Employer National Insurance on Termination Payments
Since April 2020, employers pay Class 1A National Insurance on the portion of a termination payment that exceeds £30,000, even though the employee themselves does not pay employee National Insurance on that same excess. This creates an additional cost for employers on larger settlement payments that did not previously exist, and is a factor many employers now build into settlement negotiations.
The employee's own National Insurance position remains more favourable than the employer's: genuine compensation above £30,000 is subject to Income Tax but not employee National Insurance, while the employer bears the Class 1A charge on that same excess.
Worked Example
Marcus is offered a settlement agreement worth £45,000 in total, described as "compensation for loss of office". His contractual notice period is 3 months, which he does not work, and his basic salary during that period would have been £9,000. HMRC's PENP calculation means £9,000 of the £45,000 is treated as taxable notice pay through PAYE, regardless of how the agreement labels it.
The remaining £36,000 can potentially benefit from the £30,000 exemption, meaning £30,000 is paid tax and employee-NIC free, and only £6,000 of that remaining balance is taxed as earnings. Marcus's employer also pays Class 1A National Insurance on that £6,000 excess above the £30,000 threshold.
Common Pitfalls
- Assuming the whole settlement figure is tax-free up to £30,000. PENP, holiday pay and earned bonuses must be taxed as earnings first, before any remaining balance can use the exemption.
- Relabelling notice pay as "compensation". HMRC\u2019s PENP calculation looks at the substance of the payment, not the label used in the agreement.

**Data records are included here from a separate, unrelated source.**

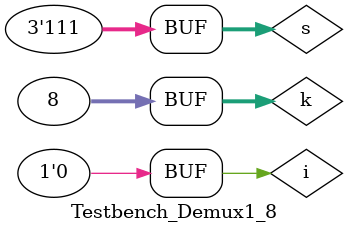
<source format=v>
`timescale 1ns / 1ps


module Testbench_Demux1_8;

	// Inputs
	reg i;
	reg [2:0] s;

	// Outputs
	wire [7:0] y;

	// Instantiate the Unit Under Test (UUT)
	Demux1_8 uut (
		.i(i), 
		.s(s), 
		.y(y)
	);

	integer k;

	initial begin
		// Initialize Inputs
		i = 0;
		s = 0;

		// Wait 100 ns for global reset to finish
		#100;
        
		// Add stimulus here
		i = 1;
		for (k = 0; k < 8; k = k + 1) begin
			s = k[2:0];;
			#100;
		end
		i = 0;
		#100;
	end
      
endmodule


</source>
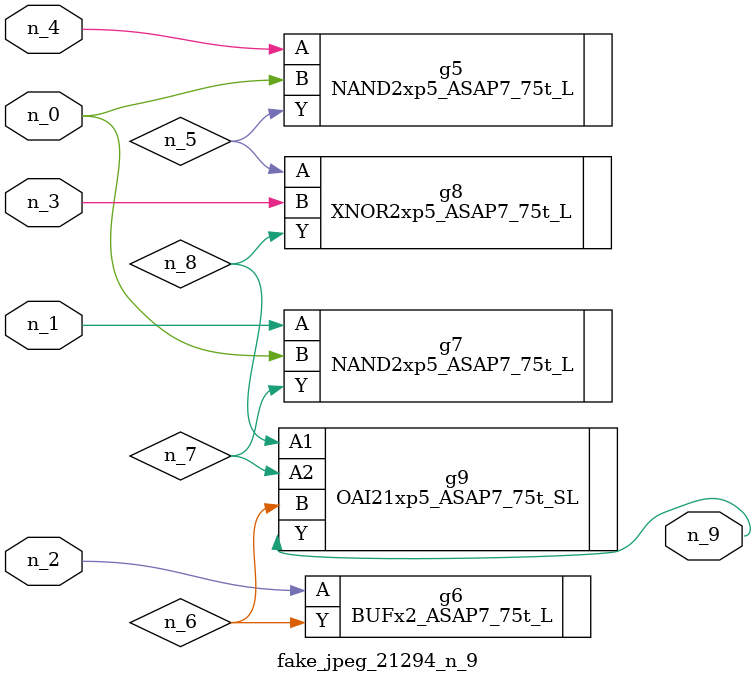
<source format=v>
module fake_jpeg_21294_n_9 (n_3, n_2, n_1, n_0, n_4, n_9);

input n_3;
input n_2;
input n_1;
input n_0;
input n_4;

output n_9;

wire n_8;
wire n_6;
wire n_5;
wire n_7;

NAND2xp5_ASAP7_75t_L g5 ( 
.A(n_4),
.B(n_0),
.Y(n_5)
);

BUFx2_ASAP7_75t_L g6 ( 
.A(n_2),
.Y(n_6)
);

NAND2xp5_ASAP7_75t_L g7 ( 
.A(n_1),
.B(n_0),
.Y(n_7)
);

XNOR2xp5_ASAP7_75t_L g8 ( 
.A(n_5),
.B(n_3),
.Y(n_8)
);

OAI21xp5_ASAP7_75t_SL g9 ( 
.A1(n_8),
.A2(n_7),
.B(n_6),
.Y(n_9)
);


endmodule
</source>
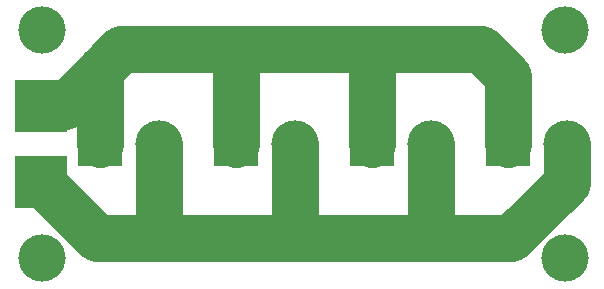
<source format=gbr>
G04 #@! TF.GenerationSoftware,KiCad,Pcbnew,7.0.9*
G04 #@! TF.CreationDate,2024-08-08T15:01:33+09:00*
G04 #@! TF.ProjectId,XT30bus,58543330-6275-4732-9e6b-696361645f70,rev?*
G04 #@! TF.SameCoordinates,Original*
G04 #@! TF.FileFunction,Copper,L2,Bot*
G04 #@! TF.FilePolarity,Positive*
%FSLAX46Y46*%
G04 Gerber Fmt 4.6, Leading zero omitted, Abs format (unit mm)*
G04 Created by KiCad (PCBNEW 7.0.9) date 2024-08-08 15:01:33*
%MOMM*%
%LPD*%
G01*
G04 APERTURE LIST*
G04 #@! TA.AperFunction,ComponentPad*
%ADD10C,1.600000*%
G04 #@! TD*
G04 #@! TA.AperFunction,SMDPad,CuDef*
%ADD11R,4.500000X4.500000*%
G04 #@! TD*
G04 #@! TA.AperFunction,ComponentPad*
%ADD12R,3.800000X3.800000*%
G04 #@! TD*
G04 #@! TA.AperFunction,ComponentPad*
%ADD13C,4.000000*%
G04 #@! TD*
G04 #@! TA.AperFunction,ViaPad*
%ADD14C,4.000000*%
G04 #@! TD*
G04 #@! TA.AperFunction,Conductor*
%ADD15C,4.000000*%
G04 #@! TD*
G04 APERTURE END LIST*
D10*
X130000000Y-106250000D03*
D11*
X130000000Y-106250000D03*
D10*
X130000000Y-112750000D03*
D11*
X130000000Y-112750000D03*
D12*
X135000000Y-109500000D03*
D13*
X140000000Y-109500000D03*
D12*
X158000000Y-109500000D03*
D13*
X163000000Y-109500000D03*
D12*
X169500000Y-109500000D03*
D13*
X174500000Y-109500000D03*
D12*
X146500000Y-109500000D03*
D13*
X151500000Y-109500000D03*
D14*
X130080000Y-119200000D03*
X174400000Y-119200000D03*
X174350000Y-99850000D03*
X130080000Y-99850000D03*
D15*
X169800000Y-117500000D02*
X134750000Y-117500000D01*
X174500000Y-112800000D02*
X169800000Y-117500000D01*
X174500000Y-109500000D02*
X174500000Y-112800000D01*
X134750000Y-117500000D02*
X130000000Y-112750000D01*
X130000000Y-106250000D02*
X132000534Y-106250000D01*
X167249466Y-101500000D02*
X169500000Y-103750534D01*
X158000000Y-109500000D02*
X158000000Y-102500000D01*
X132000534Y-106250000D02*
X136750534Y-101500000D01*
X151500000Y-109500000D02*
X151500000Y-117500000D01*
X146500000Y-109500000D02*
X146500000Y-102500000D01*
X136750534Y-101500000D02*
X167249466Y-101500000D01*
X163000000Y-109500000D02*
X163000000Y-117500000D01*
X135000000Y-103250534D02*
X135000000Y-109500000D01*
X140000000Y-109500000D02*
X140000000Y-117500000D01*
X169500000Y-103750534D02*
X169500000Y-109500000D01*
M02*

</source>
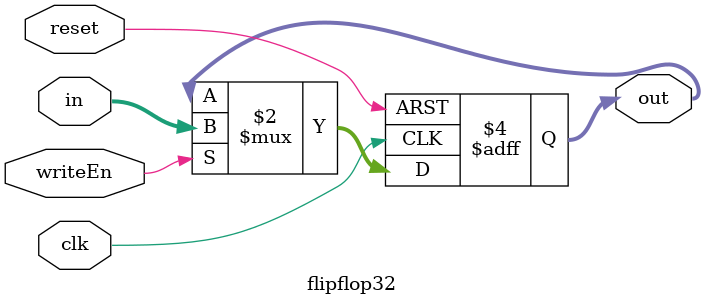
<source format=v>
module flipflop32 (  
    output reg [31:0] out,
    input clk,
    input writeEn,
    input [31:0] in,
    input reset
);
    always @(posedge clk or posedge reset) begin
        if (reset) begin
            out <= 32'b0;
        end else if (writeEn) begin
            out <= in;
        end
    end
endmodule
</source>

- Not getting independent legal advice. A settlement agreement is not legally binding without the employee receiving independent legal advice on its terms.
- Forgetting employer Class 1A NIC changes negotiation dynamics. Employers may push back on larger "compensation" labels knowing they bear extra NIC cost above £30,000.
- Overlooking discrimination-related injury to feelings awards. These can sometimes be treated differently for tax purposes, but only in specific circumstances tied to a genuine discrimination claim, not simply relabelled compensation.